» **PASSAGE**:
···
So, what I want to see is someone fixing those existing problems, and building the trust needed to believe them when they say they are going to help maintain a huge project. I think this needs more than one person anyway.

Look at our old changelogs and you can see that applying all the stable kernel changes is something we used to do:

https://github.com/AndroidHardeningArchive/legacy_changes/blob/master/oreo/changes.2018.04.19.04

We'd then compare our work to the work done by Nathan Chance and look into why we sometimes ended up with different approaches. It was nice to at least have a 2nd opinion on it, and additional testing / review. It led to a lot of additional work due to the problems it causes and we really didn't have the resources to deal with it. Most of the security fixes don't get CVEs. A lot of security fixes without CVEs are applied in the stable branches, but at the same time, the upstream review and testing is very poor. We can't afford to introduce issues like ext4 data corruption, etc. These issues are not uncommon with those patches. It's largely 1 person (Greg KH) mostly blindly applying tons of changes. Greg KH is good at it, but he's human. We pretty much need to apply more resources to it than they do themselves upstream in order to promptly ship it. Google has the resources to deal with it but they haven't done it yet. They tie it to longer release cycles (quarterly maintenance releases, major releases) because it is so problematic. Certainly something we can do, and we're much more willing to take risks to fix security issues faster, but within reason.

Also, if we're just going to cherry-pick certain things, like going through only issues with CVEs, then I don't see a reason to include patches to code we're not building, etc. Can make a script to determine which files are actually used in the build and then omit patches outside that scope so that more time can be spent reviewing the ones that are actually relevant. Similarly, can manually omit ones for unused architectures, etc. If that seems to create more work, rather than less, then I think the issue is the changes are not reviewed / understood. I don't think blindly applying changes is a good idea. Lots of the upstream patches are broken and have follow-up commits fixing them or completing them, often not marked as such, which is one of the issues.

@thestinger
Thank you for the extremely detailed response.
I am well aware of the history of GrapheneOS.
Maybe you don't remember but you helped me port the old CyanogenMod 12 based CopperheadOS to the OnePlus One with PaX.
https://divestos.org/images/screenshots/CopperheadOS-bacon.png
https://github.com/Divested-Mobile/DivestOS-Build/blob/c0083c15193868d07cb6715dc418d515dfa2ad48/Patches/OLD/bacon/Kernel-All/ch-12.1/21.patch

Solving this problem at the roots is definitely the way to go.
Collaboration of all of these various projects could be improved, as we all can only put in so much time.
Issues without CVEs are a big issue.
CVE patches that are broken (as grsecurity loves to always point out) are another big issue and me blindly propagating them to devices isn't smart.
But I guess I am desperate for these old device?
I will try to respond to some of your other comments later.

https://news.ycombinator.com/item?id=24590627
···
» **GIVEN INFORMATION**:
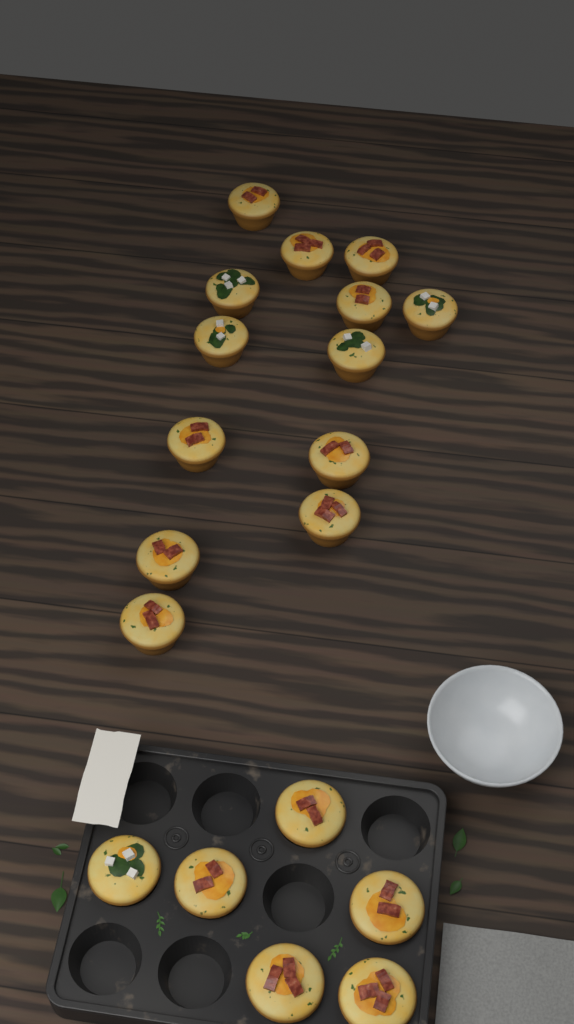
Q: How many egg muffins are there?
···
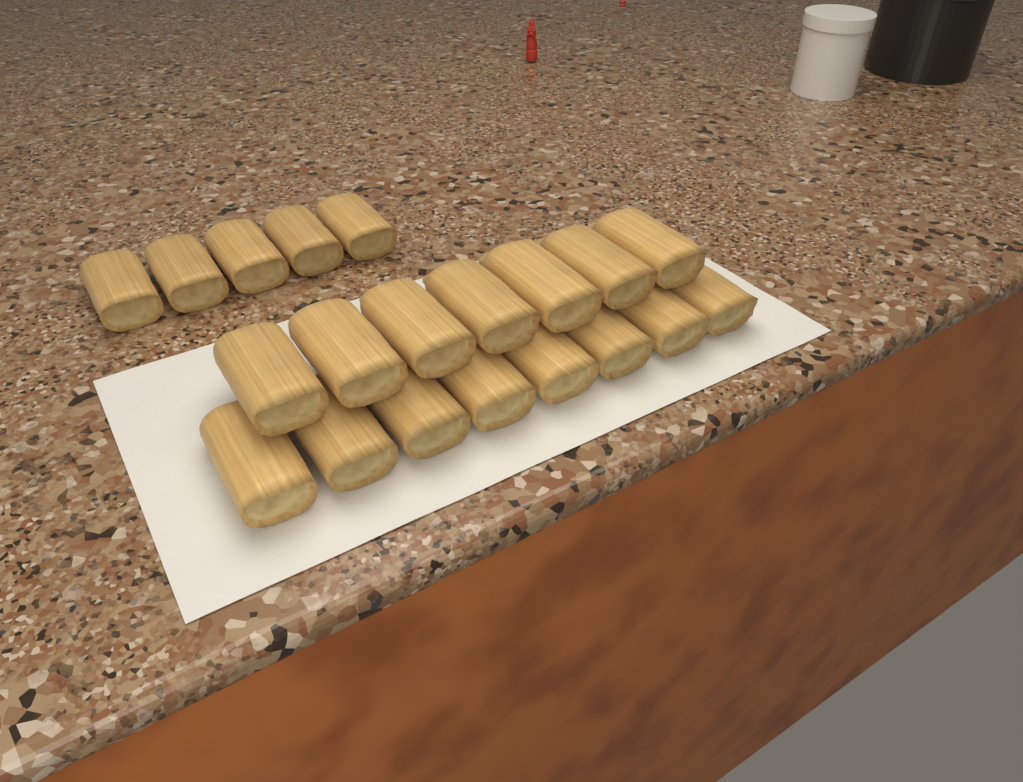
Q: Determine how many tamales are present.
···
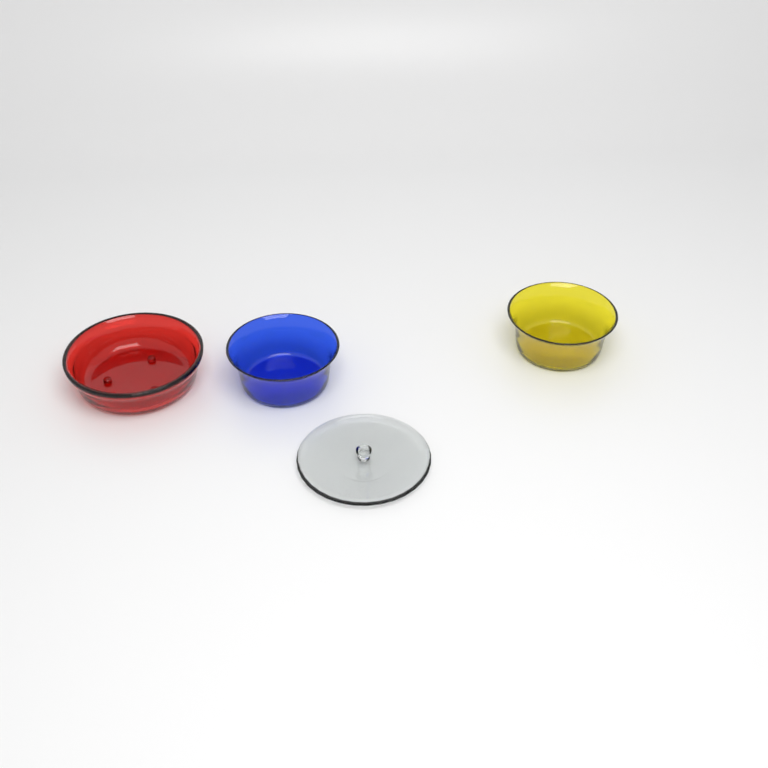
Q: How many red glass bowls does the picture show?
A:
···
» **STATED EXERCISE 1**:
Answer these questions from the thread on kernel patches:
(a) Which person is described as largely the one applying changes to the stable branches?
(b) To what does the thread say Google ties these changes?
(c) According to the reply to @thestinger, what was ported to the OnePlus One?
» **STATED EXERCISE 2**: Write out everything in the thread on kernel patches from "https://divestos.org/images/screenshots/CopperheadOS-bacon.png" down to "these old device?", word for word.

» **EXPECTED OUTPUT 1**:
(a) Greg KH.
(b) Longer release cycles: quarterly maintenance releases and major releases.
(c) The old CyanogenMod 12 based CopperheadOS, with PaX.

» **EXPECTED OUTPUT 2**:
https://divestos.org/images/screenshots/CopperheadOS-bacon.png
https://github.com/Divested-Mobile/DivestOS-Build/blob/c0083c15193868d07cb6715dc418d515dfa2ad48/Patches/OLD/bacon/Kernel-All/ch-12.1/21.patch

Solving this problem at the roots is definitely the way to go.
Collaboration of all of these various projects could be improved, as we all can only put in so much time.
Issues without CVEs are a big issue.
CVE patches that are broken (as grsecurity loves to always point out) are another big issue and me blindly propagating them to devices isn't smart.
But I guess I am desperate for these old device?